Can Haskell do this?

If I understand the context correctly, i.e. when we are taking about concrete stacks, Haskell does optimize them away through aggressive inlining, as it was shown in this great talk.

buzden avatar Sep 20 '22 12:09 buzden

First: This is unrelated to the JS backends. The same performance drop can be observed on the default backend. Second: Do we really expect Idris to optimize away arbitrary transformer stacks? If yes, is there any literature about how to do that? Can Haskell do this?

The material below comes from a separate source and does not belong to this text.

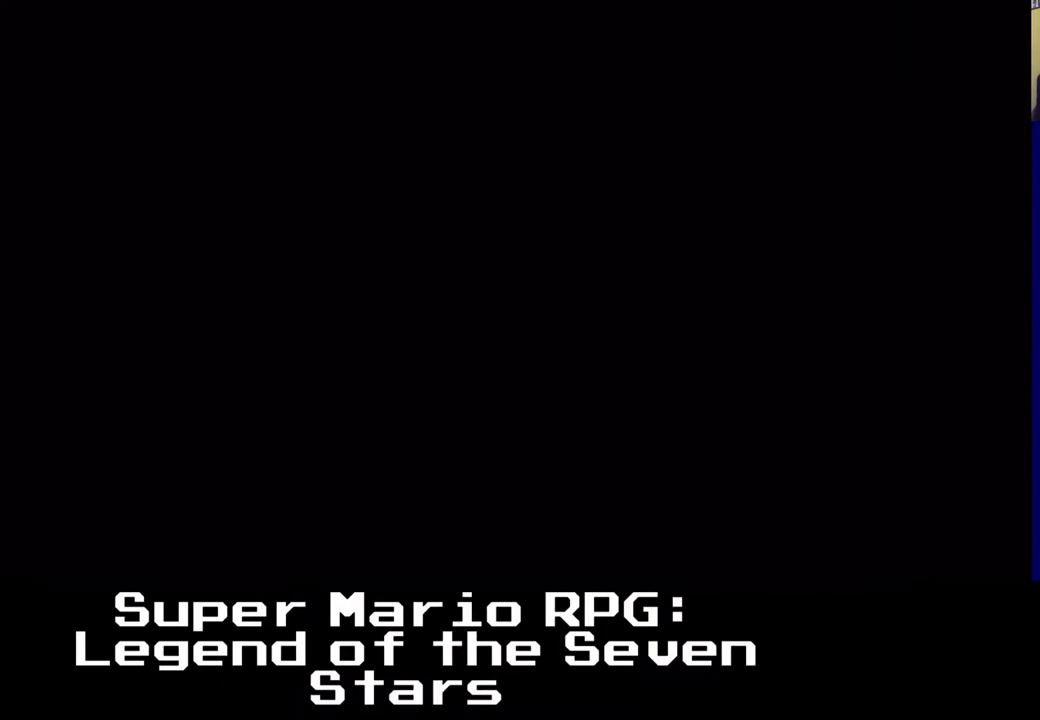
{"buttons": [], "left_stick": "center", "events": []}
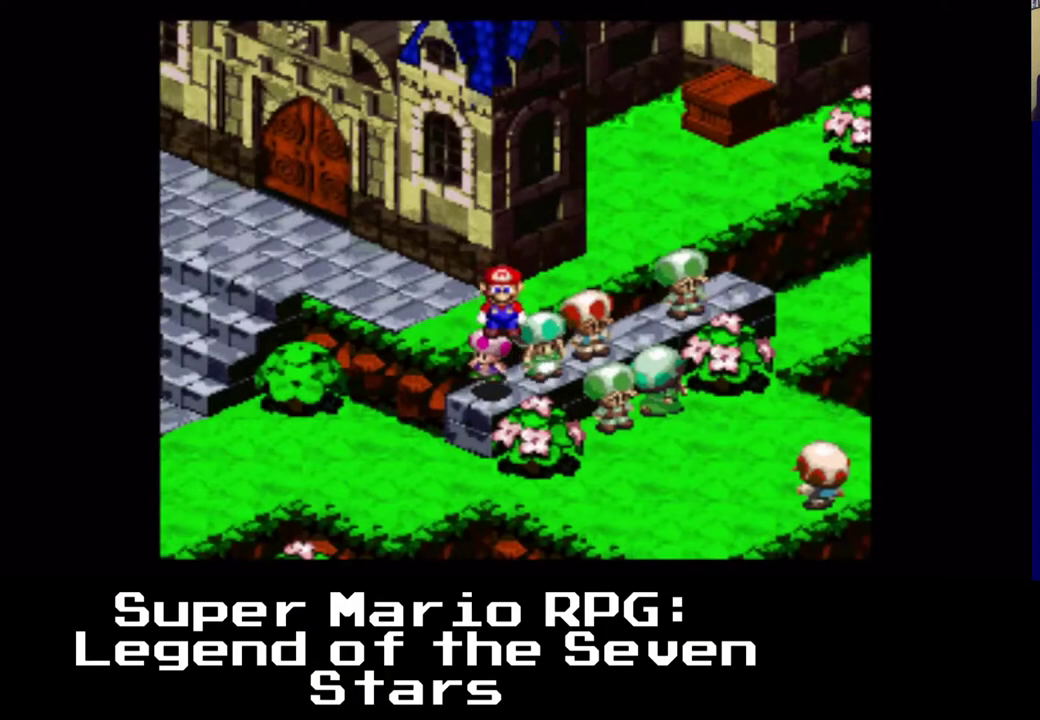
{"buttons": [], "left_stick": "center", "events": []}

I don't think Haskell specifies any performance-related behaviour for typeclasses. The GHC implementation, however, absolutely can -- the keyword to look up is specialization. Basically, although step2 is polymorphic in the choice of m, its call site in perfTest2 is monomorphic at ReaderT (IORef Int) IO, so with optimizations turned on, GHC wil generate a specialized verison of step2 :: ReaderT (IORef Int) IO, and then further optimizations inline enough of the Interface (ReaderT (IORef Int) IO) methods that everything proceeds as if we didn't use any typeclass-polymorphic functions at all.